### Provided entries:
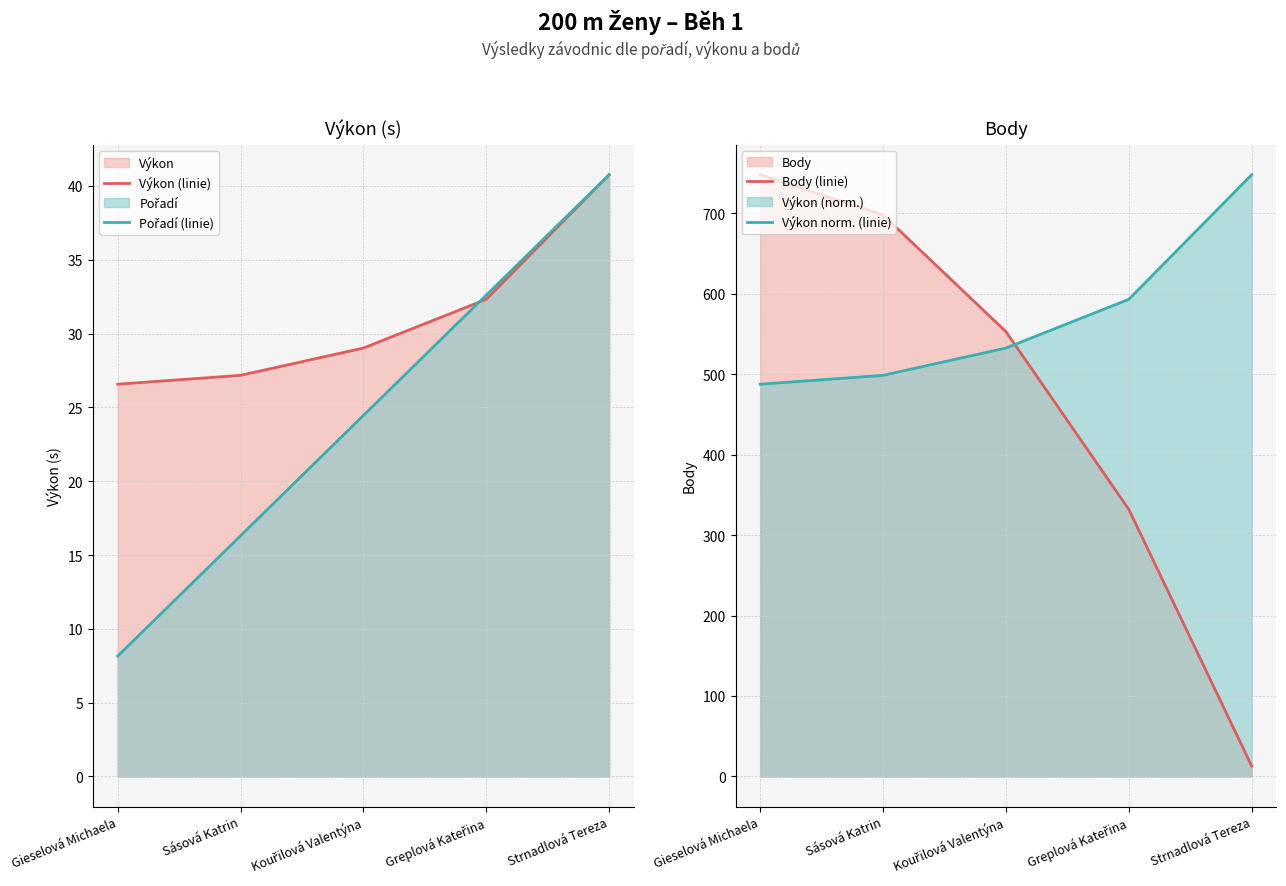

What is the total value across all series at Strnadlová Tereza?

842.5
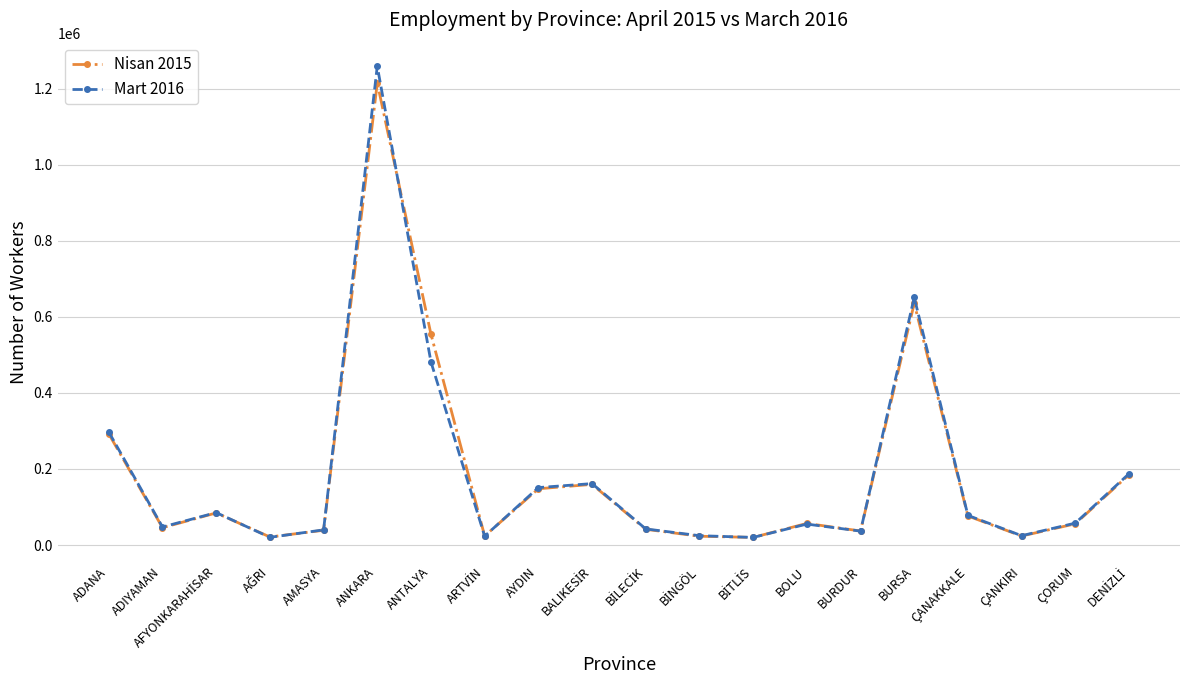

True or false: Mart 2016 has more than 0 interior local peaks.

True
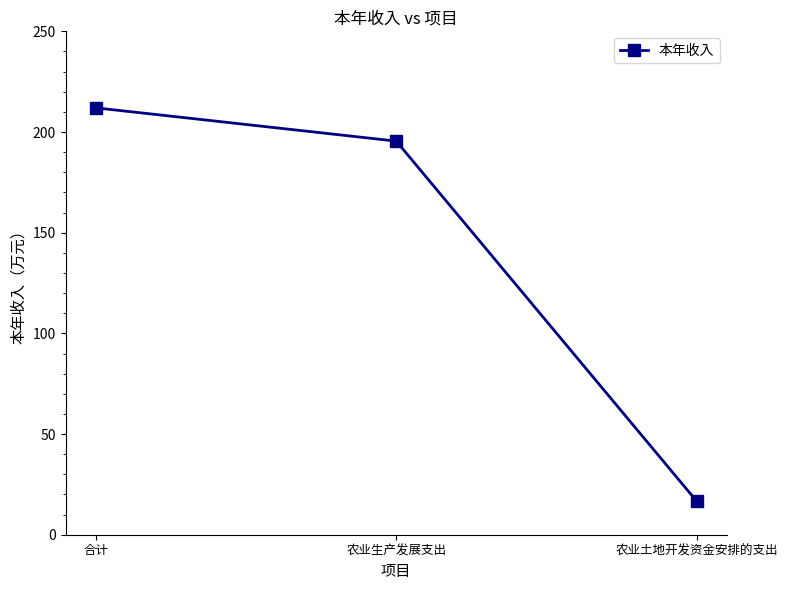

What is the average value?

141.3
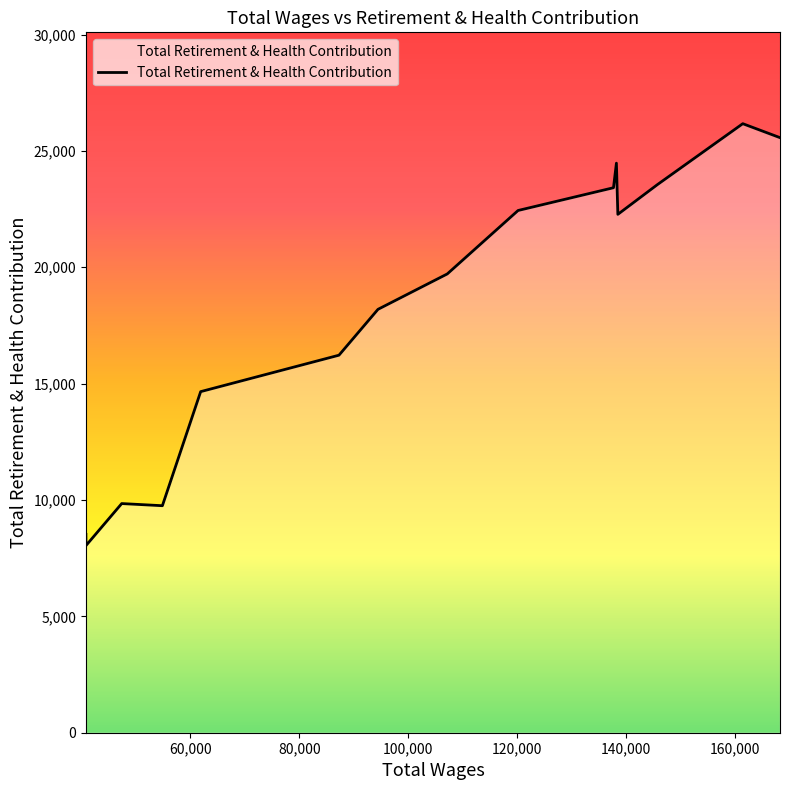

What is the greatest value displayed?

26171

### Directions for this task:
Identify every line of the listing that contains the word "True", and copy each of those lines.

### Response to this exercise:
True or false: Mart 2016 has more than 0 interior local peaks.
True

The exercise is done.